One of the unfortunate tasks for supporters of the First Amendment is that occasionally they’re obliged to stand up for it. Sometimes doing this doesn’t feel very good. Because sometimes it involves supporting creators and distributors of icky and odious ultra-violent movies and video games, which serve a termite-like function when it comes to diluting social-behavior standards that any morally decent society would want to stand by.
This is one thought, at least, in the wake of the Supreme Court having invalidated a California law banning the sale of violent video games to minors. The court said in a 7-2 ruling issued earlier today that the 2005 law violates the First Amendment.
“The State wishes to create a wholly new category of content-based regulation that is permissible only for speech directed at children,” the decision reads in part via TheWrap‘s Tim Molloy. “That is unprecedented and mistaken.

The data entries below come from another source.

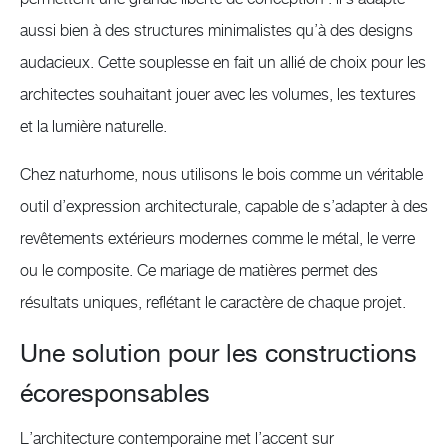
aussi bien à des structures minimalistes qu’à des designs
audacieux. Cette souplesse en fait un allié de choix pour les
architectes souhaitant jouer avec les volumes, les textures
et la lumière naturelle.
Chez naturhome, nous utilisons le bois comme un véritable
outil d’expression architecturale, capable de s’adapter à des
revêtements extérieurs modernes comme le métal, le verre
ou le composite. Ce mariage de matières permet des
résultats uniques, reflétant le caractère de chaque projet.
Une solution pour les constructions
écoresponsables
L’architecture contemporaine met l’accent sur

This country has no tradition of specially restricting children’s access to depictions of violence.”
Correct me if I’m wrong, but aren’t the Supremes essentially saying that no venal video- game content can be legally kept out of the hands of children? And in rendering this decision aren’t they basically stating that even the disgusting and unconscionable Japanese video game RapeLay needs to be protected from moral guardians of the state?
I agree that the state can’t and shouldn’t mandate moral content in entertainment and art, but there’s something sickening about courts and lawmakers giving a free hall pass to the makers of this grotesque diversion.
Justices Clarence Thomas and Stephen Breyer dissented. I can’t believe I’m siding with Clarence Thomas.
“The law called for fining retailers up to $1,000 per game sold,” Molloy reports. “It covered games ‘in which the range of options available to a player includes killing, maiming, dismembering, or sexually assaulting an image of a human being,’ if the violence is presented in a way that a ‘reasonable person, considering the game as a whole, would find appeals to a deviant or morbid interest of minors.’
“The law never took effect because lower courts in 2005 and 2007 also said it violated free speech rights. Former Gov. Arnold Schwarzenegger, an enthusiastic backer of it, appealed it to the Supreme Court.”